• _ASSIGNMENT_
Could you copy every record below exactly, leaving out the pictures?

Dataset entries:
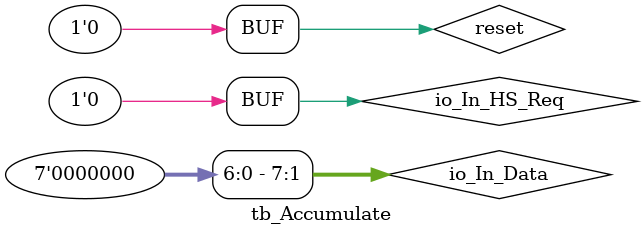
<source format=v>
`timescale 1ns / 1ps


module tb_Accumulate();

	reg		reset, io_In_HS_Req;
	reg		[7:0]  io_In_Data;
	wire	io_In_HS_Ack;
	wire	[15:0] io_Out_Data;
	
	reg		[15:0]	AccuData;

Accumulate	uut(
	0,
	reset,
	io_In_HS_Req,
	io_In_HS_Ack,
	io_In_Data,
	io_Out_HS_Req,
	io_Out_HS_Ack,
	io_Out_Data
);

	initial begin
	reset = 0;
	io_In_HS_Req = 0;
	io_In_Data = 0;
	AccuData = 0;
	#100;
	reset = 1;
	#100;
	reset = 0;
	#100;
	repeat(16)
		begin
		io_In_HS_Req = ~io_In_HS_Req;
		io_In_Data = $random;
		#100;
		AccuData = AccuData + io_In_Data;
		end
	#100;
	if(io_Out_Data == AccuData)
		$display("Test successed!");
	end

	assign	#5 io_Out_HS_Ack = io_Out_HS_Req;
endmodule

</source>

• _RESPONSE FOR THIS EXERCISE_
<source format=v>
`timescale 1ns / 1ps


module tb_Accumulate();

	reg		reset, io_In_HS_Req;
	reg		[7:0]  io_In_Data;
	wire	io_In_HS_Ack;
	wire	[15:0] io_Out_Data;
	
	reg		[15:0]	AccuData;

Accumulate	uut(
	0,
	reset,
	io_In_HS_Req,
	io_In_HS_Ack,
	io_In_Data,
	io_Out_HS_Req,
	io_Out_HS_Ack,
	io_Out_Data
);

	initial begin
	reset = 0;
	io_In_HS_Req = 0;
	io_In_Data = 0;
	AccuData = 0;
	#100;
	reset = 1;
	#100;
	reset = 0;
	#100;
	repeat(16)
		begin
		io_In_HS_Req = ~io_In_HS_Req;
		io_In_Data = $random;
		#100;
		AccuData = AccuData + io_In_Data;
		end
	#100;
	if(io_Out_Data == AccuData)
		$display("Test successed!");
	end

	assign	#5 io_Out_HS_Ack = io_Out_HS_Req;
endmodule

</source>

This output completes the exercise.